= Beginning of Section =

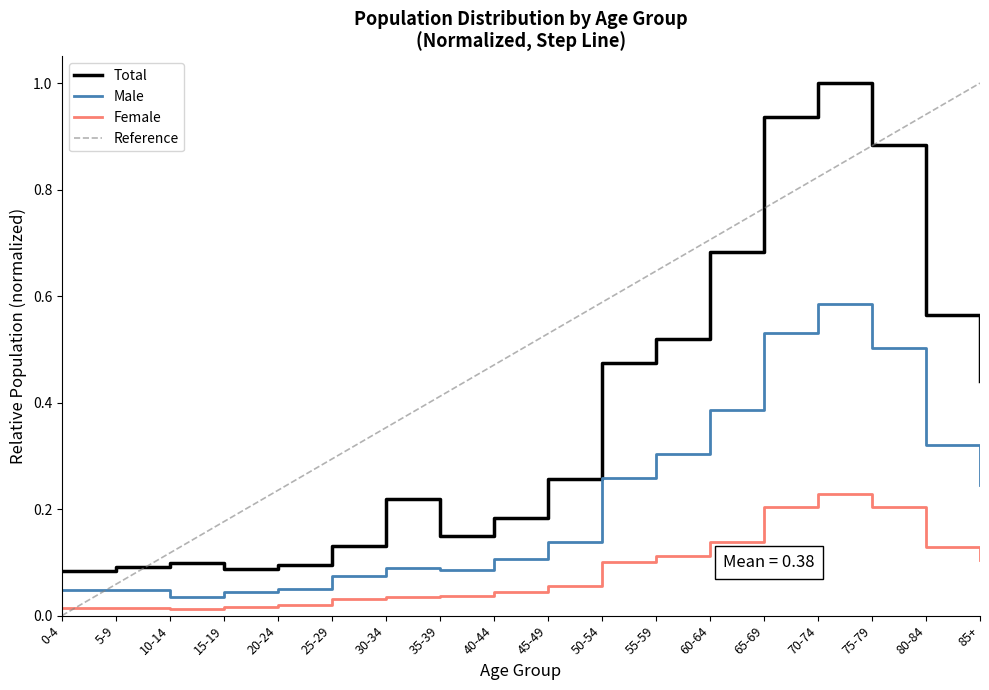

What is the sum of the Female values at 80-84 and 50-54?

0.2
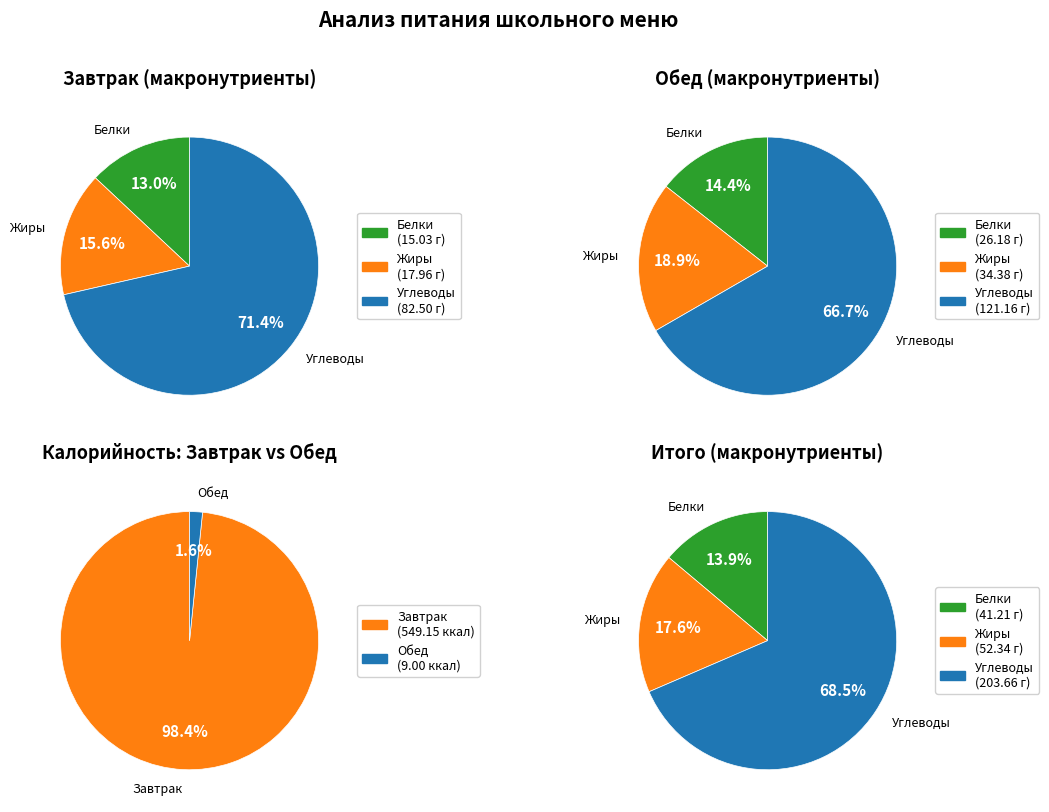

Which series has the largest range (max minus min)?

Завтрак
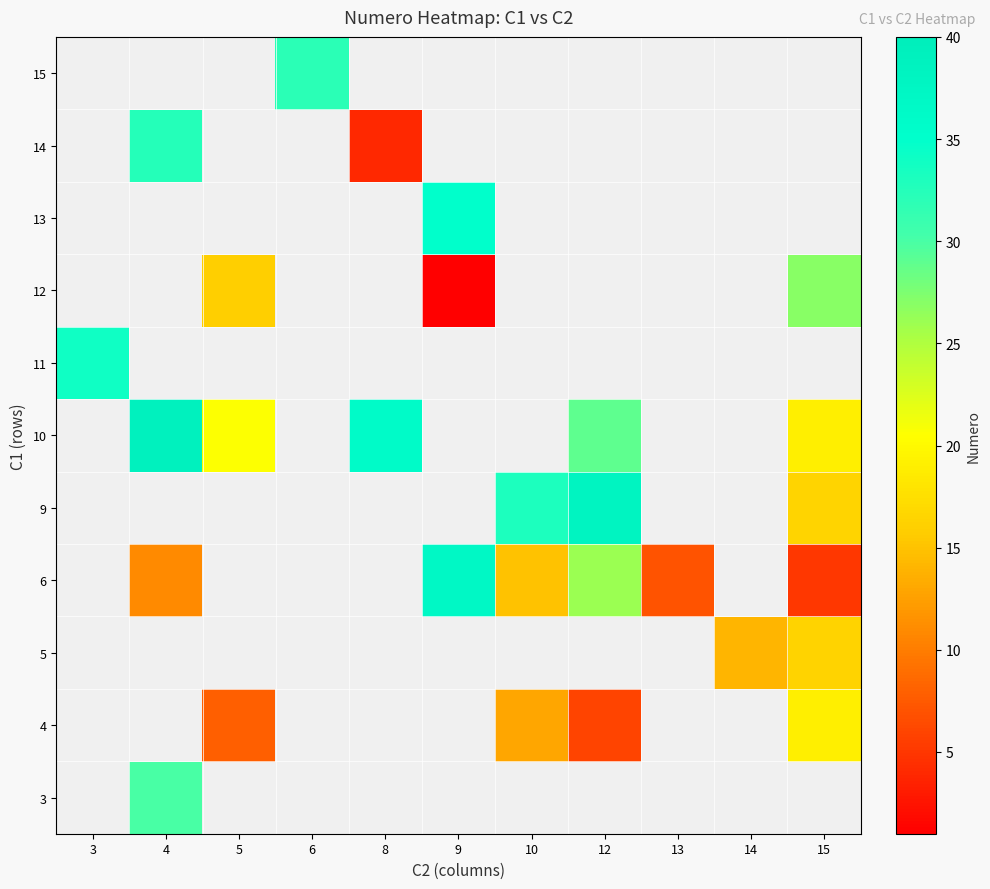

Which series has the largest range (max minus min)?

11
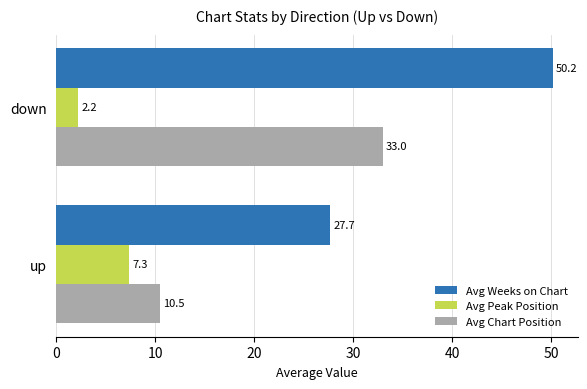

True or false: Avg Weeks on Chart has a value of 48.1 at up.

False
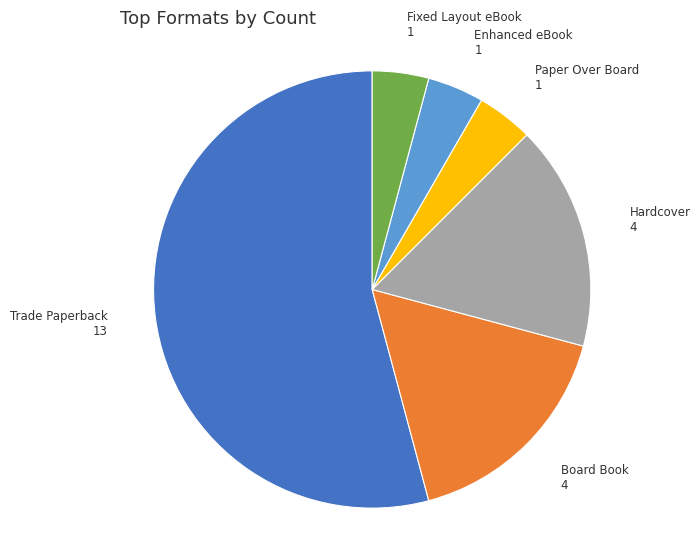

Which category has the biggest portion of the pie?

Trade Paperback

= End of Section =

Task statement: Rewrite all the rows above, changing "largest range" to "widest range" and keeping everything else the same, and leave the pictures out.

Answer space:
What is the sum of the Female values at 80-84 and 50-54?

0.2

Which series has the widest range (max minus min)?

Завтрак

Which series has the widest range (max minus min)?

11

True or false: Avg Weeks on Chart has a value of 48.1 at up.

False

Which category has the biggest portion of the pie?

Trade Paperback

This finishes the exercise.